(EXCERPT PROVIDED)
Can the judges of the Constitutional Court in Kosovo take part in decisions on matters that affect them directly? Of course they can. A comment

09/12/2014 -  Andrea Lorenzo Capussela

The political crisis and this Eulex scandal have left the latest ruling by the constitutional court in the shadow. This is a pity, because it merits attention. The case was about the legality of the decree by which, in late August, the president of Kosovo extended the mandate of the three foreign judges of the constitutional court.

A few weeks ago the Ombudsperson challenged the legality of that decree. The referral is worth reading, I am told, because its arguments are remarkably clear, cogent and comprehensive. The decree is plainly illegal, in my view: suffice it to say that the only person – a former government lawyer – who tried to defend its legality has eventually had to cheat (she used a misleading quotation). But let’s assume, for the sake of argument, that the question was uncertain: that there were arguments on both sides of the debate.

The referral raised a delicate preliminary problem, for the three foreign ones were not indifferent to the outcome of this case. Had the court decided that the decree was illegal, in fact, they would have lost their seat, their job, and their salary. Their reputation would have suffered too. How could they be expected to decide impartially on such a referral? Their personal interest evidently conflicted with their duty to be loyal only to the constitution: they found themselves in a situation that is general called a ‘conflict of interest’.

(PROBLEMS)
a – Write out the passage of the commentary on Kosovo's constitutional court from "09/12/2014 -  Andrea Lorenzo" up to and including "of the debate.".
b – List the three things the commentary on Kosovo's constitutional court says the foreign judges would have lost if the court had found the decree illegal.
c – In the commentary on Kosovo's constitutional court, who challenged the legality of the president's decree?
The lines after this point come from a separate source, unrelated to the commentary on Kosovo's constitutional court.

(SUPPLIED MATERIAL)
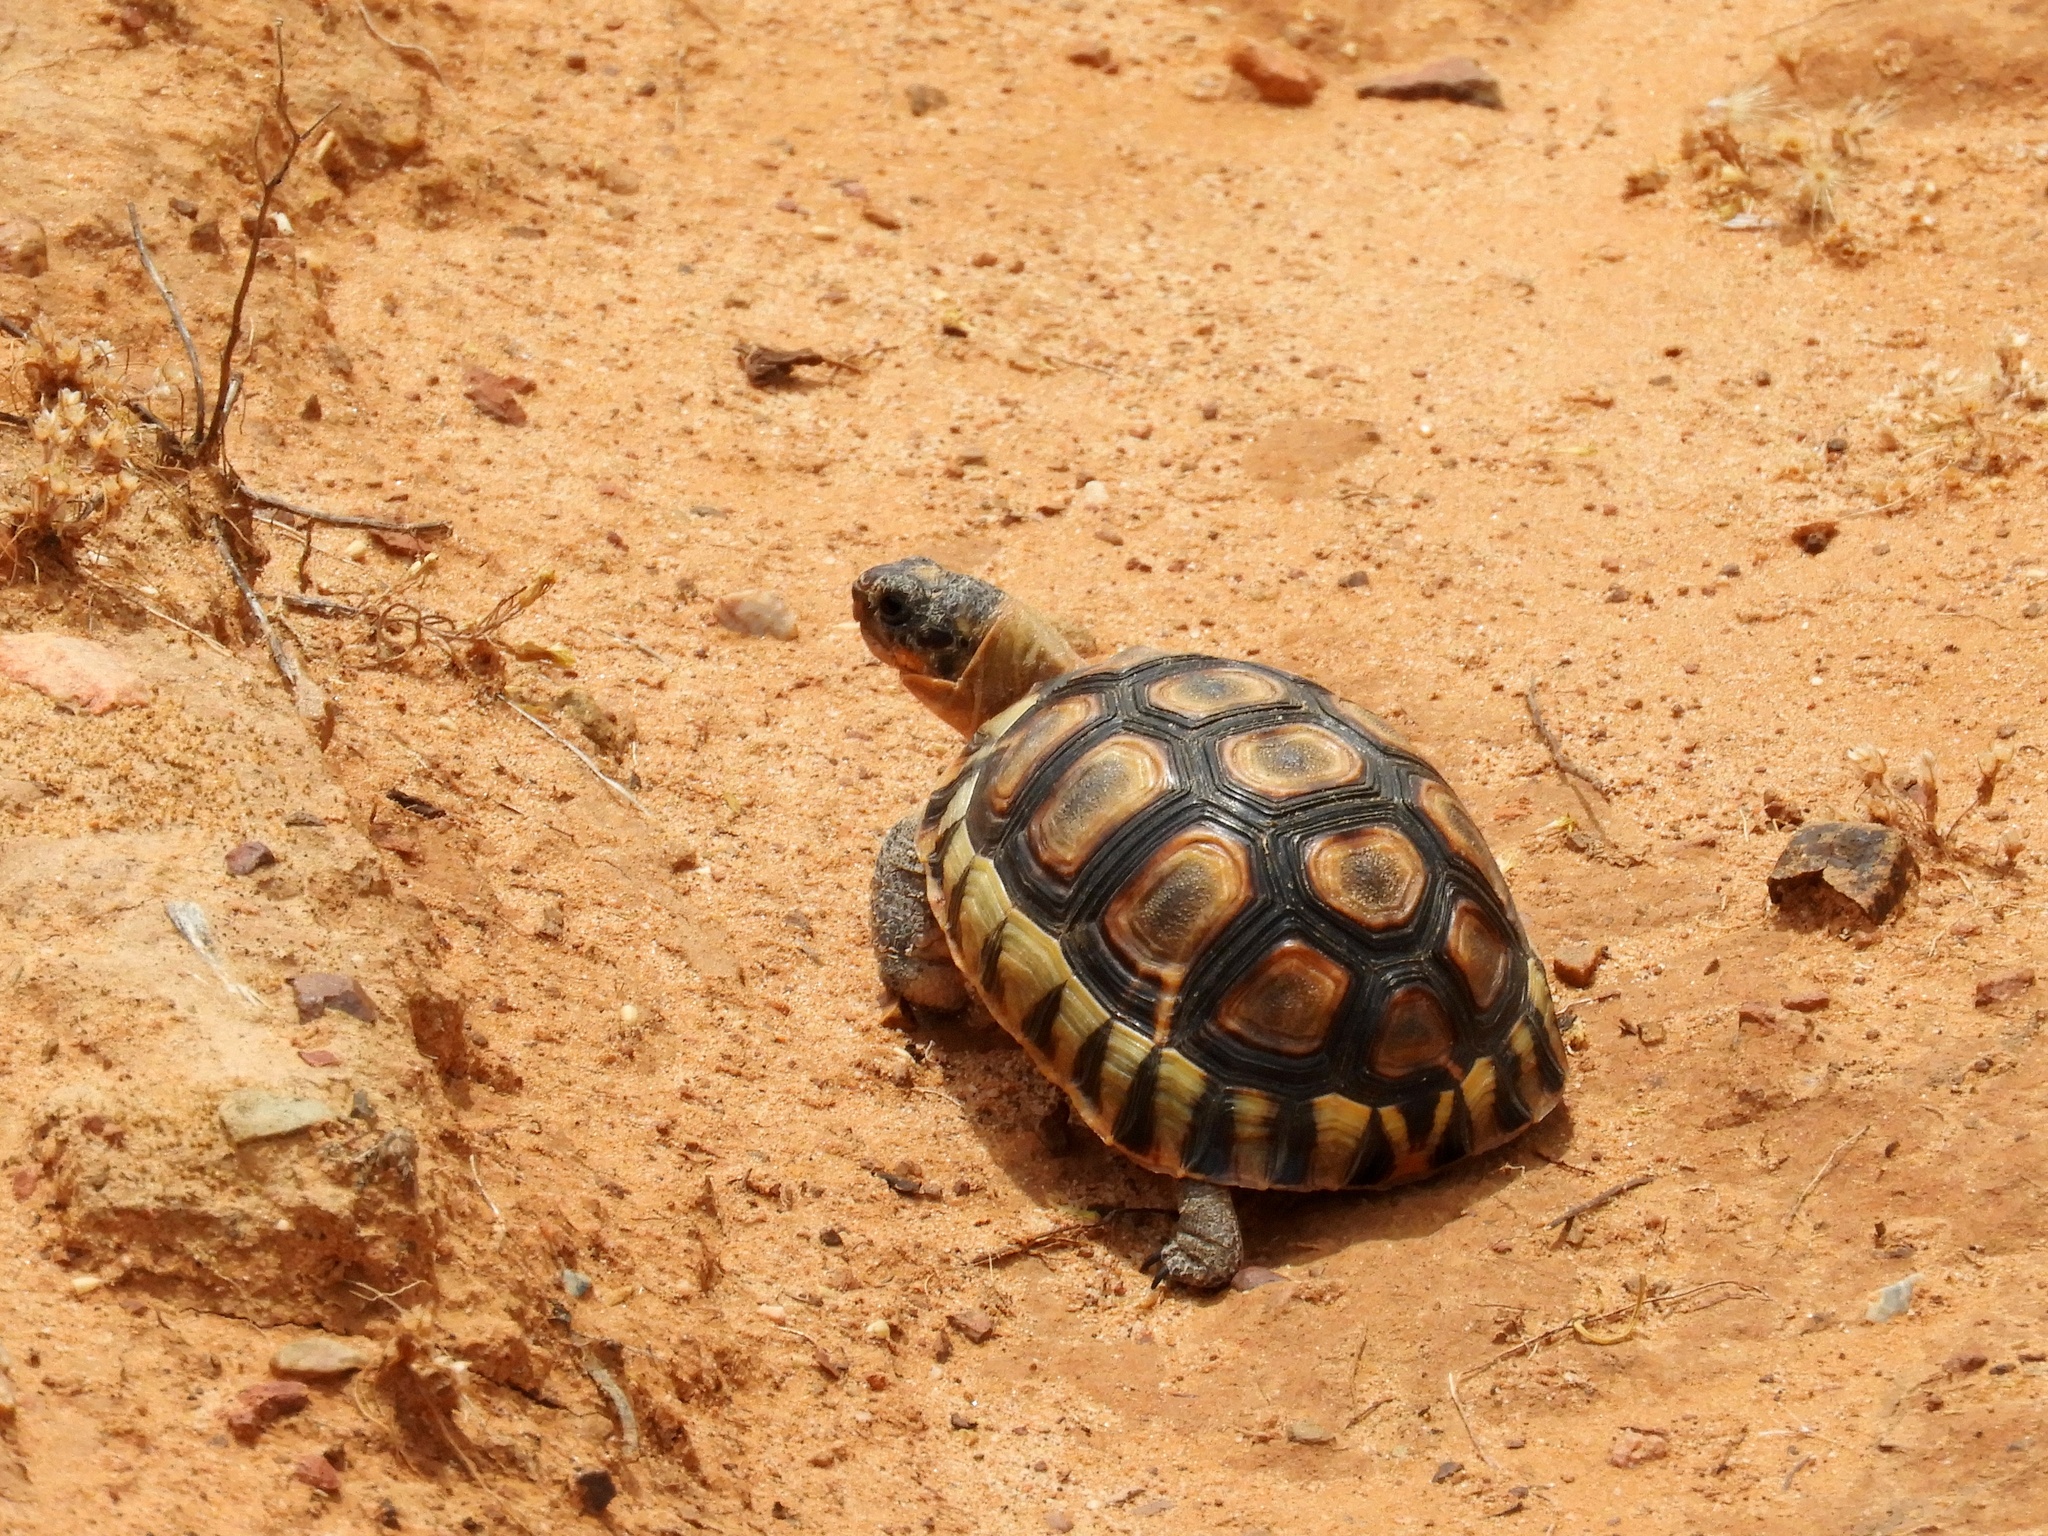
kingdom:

(ANSWERS TO THE EXERCISES)
a –
09/12/2014 -  Andrea Lorenzo Capussela

The political crisis and this Eulex scandal have left the latest ruling by the constitutional court in the shadow. This is a pity, because it merits attention. The case was about the legality of the decree by which, in late August, the president of Kosovo extended the mandate of the three foreign judges of the constitutional court.

A few weeks ago the Ombudsperson challenged the legality of that decree. The referral is worth reading, I am told, because its arguments are remarkably clear, cogent and comprehensive. The decree is plainly illegal, in my view: suffice it to say that the only person – a former government lawyer – who tried to defend its legality has eventually had to cheat (she used a misleading quotation). But let’s assume, for the sake of argument, that the question was uncertain: that there were arguments on both sides of the debate.

b –
- Their seat
- Their job
- Their salary

c – The Ombudsperson.